In our lecture/demonstrations, we perform scenes, but also take the audience "behind the scenes" to show some of the rehearsal techniques actors use. The focus is on giving students ways to read the texts to make them more engaging, regardless of their familiarity with Shakespeare, reading ability, or vocabulary.

Try this example of how we might play with the words in a scene from our lecture/demonstration on Romeo & Juliet. Get a partner, and play around with the following lines from Act Iv the way we did in rehearsal.


I. Say Romeo's lines, but just Juliet's first line. What word(s) does she repeat that he just used?

Rom If I prophane with my unworthiest hand
This holy shrine the gentle sin is this,
My lips two blushing pilgrims ready stand
To smooth that rough touch with a tender kiss.
Jul Good Pilgrim, you do wrong your hand too much.

Did you hear her repeat "pilgrim" and "hand"?

Continue saying Juliet's lines. Listen for which word she "plays with" (repeats the most).

Jul Which mannerly devotion shows in this
For saints have hands that pilgrims' hands do touch
And palm to palm is holy palmer's kiss.

The word Juliet is into is "hand". Count the number of times she repeats "hand" or words that have to do with "hand" like "palm" or "touch."

Now go back and say the whole conversation, adding your sense of touch (the sense connected to "hand"). Each time Romeo or Juliet says a "hand" word (we've made them bold), touch the other's hand. If it's plural, touch both.

Rom If I prophane with my unworthiest hand
This holy shrine the gentle sin is this,
My lips two blushing pilgrims ready stand
To smooth that rough touch with a tender kiss.
Jul Good Pilgrim, you do wrong your hand too much
Which mannerly devotion shows in this
For saints have hands that pilgrims' hands do touch
And palm to palm is holy palmer's kiss.

Did you put your palms up against the other person's palms on that last line? Did you put your palms on top of theirs? Whichever—you're doing an Elizabethean dance move!

Which makes perfect sense: Romeo and Juliet are probably dancing while they speak. Imagine, Romeo wants to get close to this girl who teaches "the torches to shine bright", but he must do so without drawing attention to himself. (Remember, he crashed the party at her parents' house). What better way to make his move than to work his way onto the dance floor and dance with her, hidden among the other dancers?

As they dance, it is natural for their words to come off of what they are doing; as actors creating the characters, we've gone the opposite direction—used the words to reveal what they are doing.

That gives you an idea of what we do: the way we play with a text, using all our senses to make sense of what Shakespeare wrote, finding ways lines communicate feeling, emotion, character and action, beyond the dictionary definition of the words.

Fight Scene

In our workshops and residencies, Chicspeare's actors coach participants in creating a performance themselves. We get them playing around with the text and teach them stagecraft techniques to use in playing his characters.

With our productions, we serve an audience which parallels the one for which Shakespeare wrote, in ways similar to the ways our Chicago parallels his London.

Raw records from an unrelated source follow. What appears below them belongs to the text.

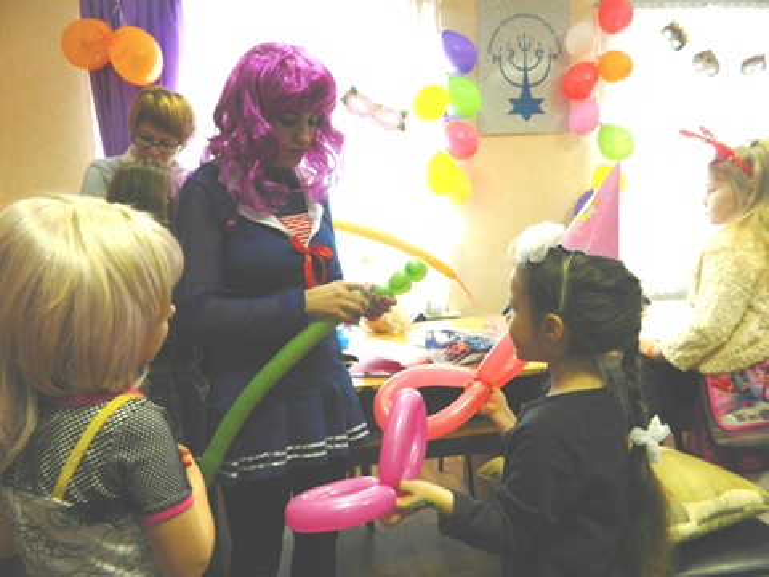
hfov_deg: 69.4
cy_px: 288
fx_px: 555
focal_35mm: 25
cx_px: 384
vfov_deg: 54.9
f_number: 3.1
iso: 80
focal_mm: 4.5
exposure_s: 1/30
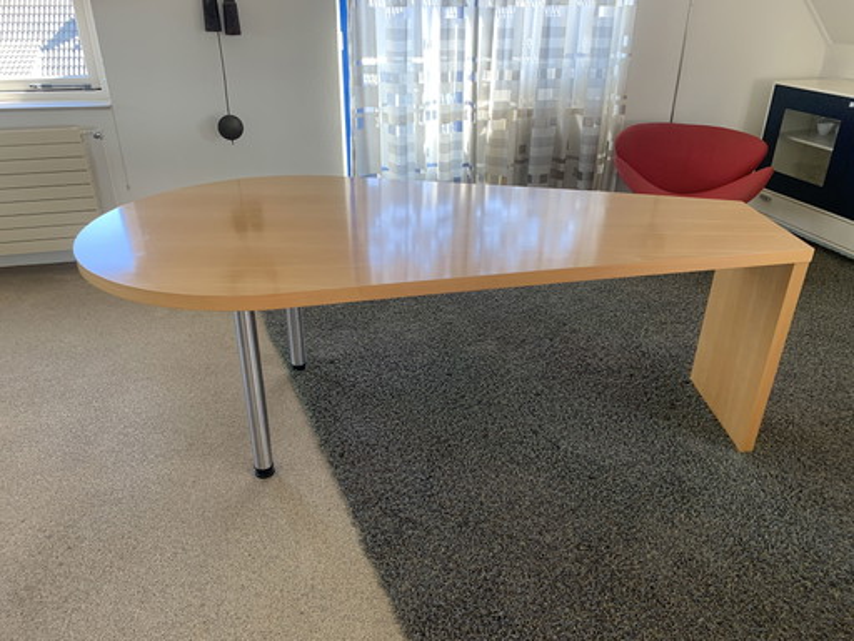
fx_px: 641
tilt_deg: -26.8
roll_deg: +0.1
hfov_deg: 67.3
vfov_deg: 53.1
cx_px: 427
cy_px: 320
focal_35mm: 26
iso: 100
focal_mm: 4.25
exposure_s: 1/110
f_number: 1.8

The parallels are many: his London was a city of immigrants, whose economy was shifting form a local market town to an international mercantile center. It was struggling to provide continuity in governance, negotiating the competing claims of established and new constitutencies. Contemporary Chicago is also a city of immigrants, trying to find continuity as its neighborhoods change and economy shifts.

Shakespeare's London was reflected on his stage: as Richard III limped, Bottom strutted, or the people of Verona watched the streetfights on stage, members of Court in the box seats, merchants in the stalls, and those who could afford no more than a penny-ticket to stand at the edge of the stage saw characters like themselves, echoing their accents—French or Welsh or even Moorish—on stage. We stage the plays so that they are accessible to an equally diverse audience, making sure what happens on stage reflects our contemporaries, by drawing on images from the city's culture and history as well as Shakespeare's text to illuminate the story on stage.